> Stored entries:
Content starts
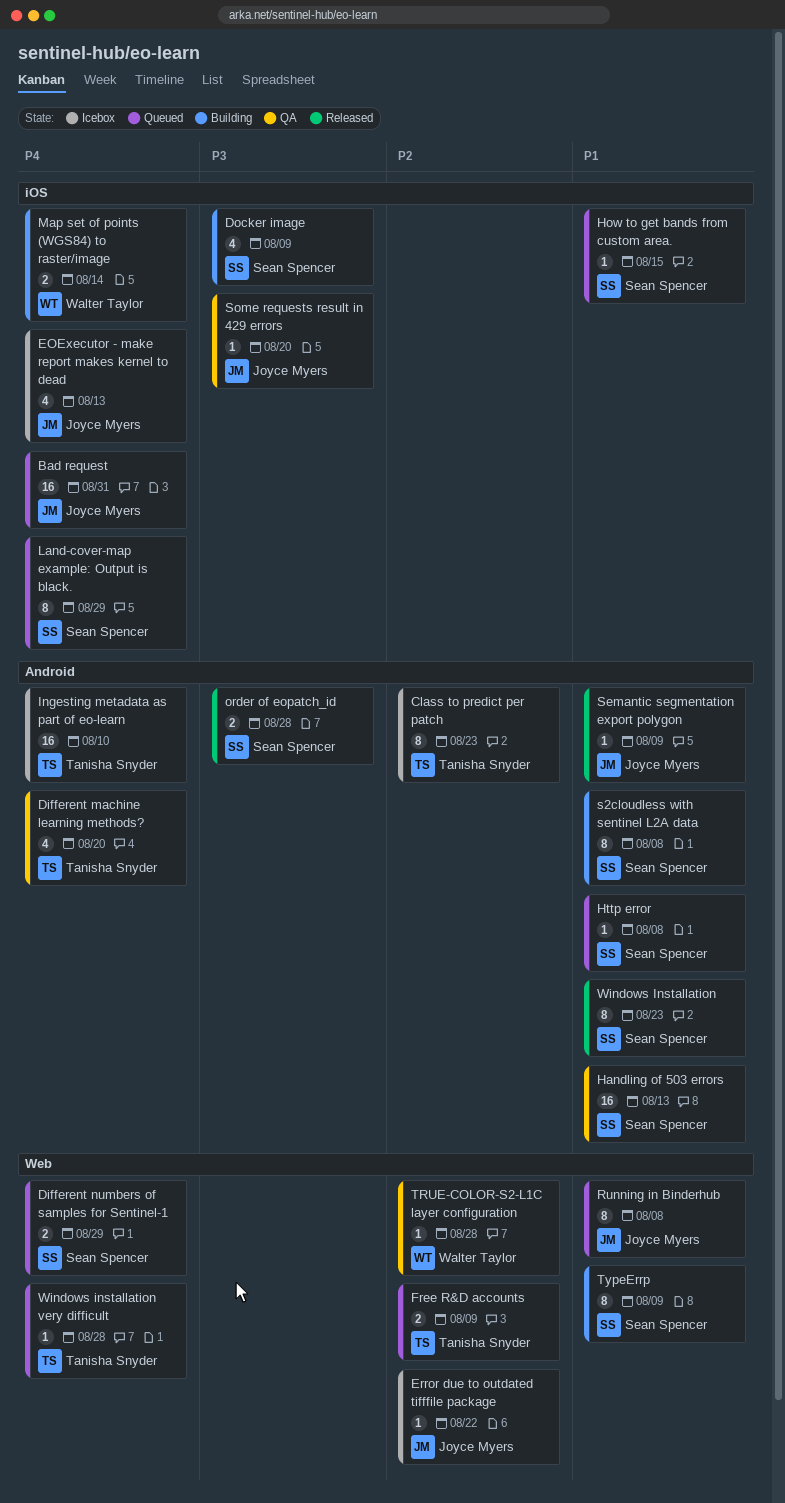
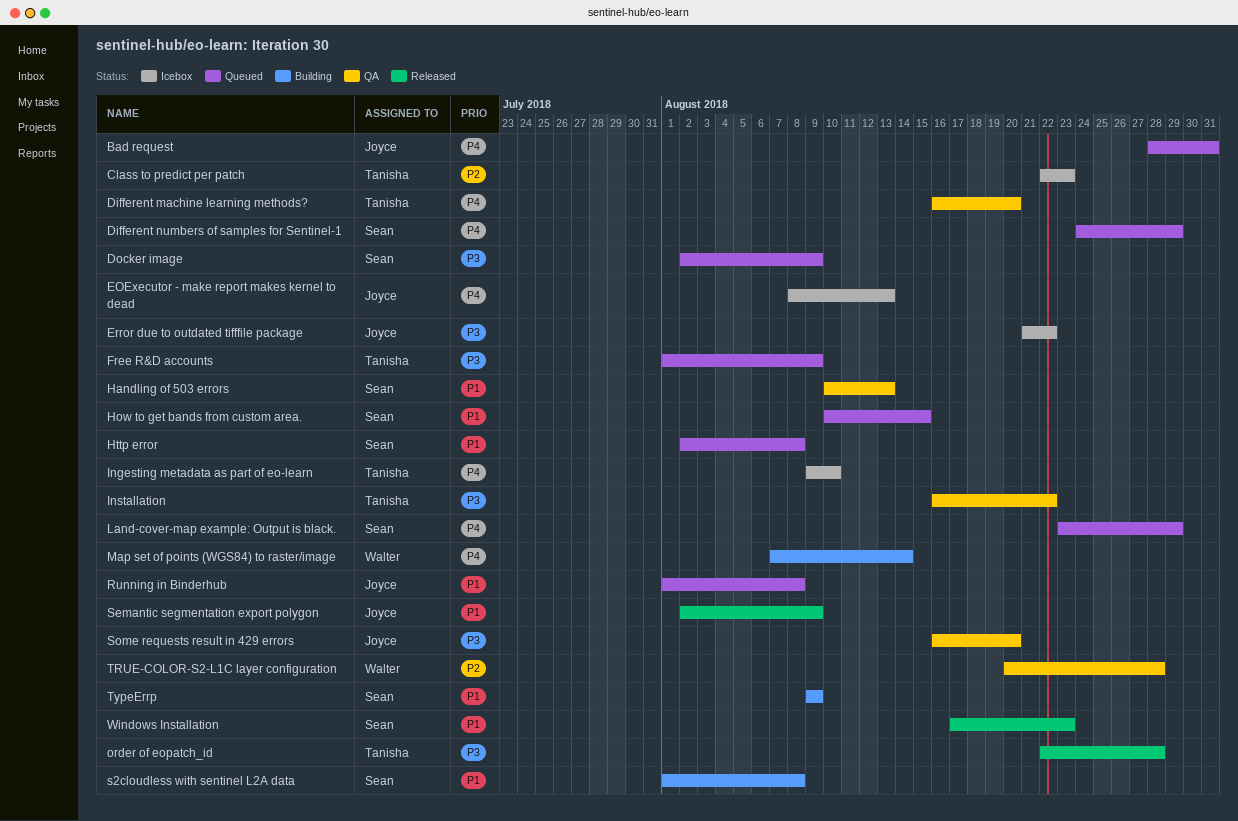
Docker image, status: Building -> Queued
Error due to outdated tifffile package, priority: P2 -> P3
Free R&D accounts, priority: P2 -> P3
Installation: none -> present
order of eopatch_id, owner: Sean Spencer -> Tanisha Snyder
Windows installation very difficult: present -> none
Content ends
> Instructions to follow: An exact repeat of the lines from the one containing "Installation: none -> present" through the final line above, both included, is the whole answer.

> Your solution:
Installation: none -> present
order of eopatch_id, owner: Sean Spencer -> Tanisha Snyder
Windows installation very difficult: present -> none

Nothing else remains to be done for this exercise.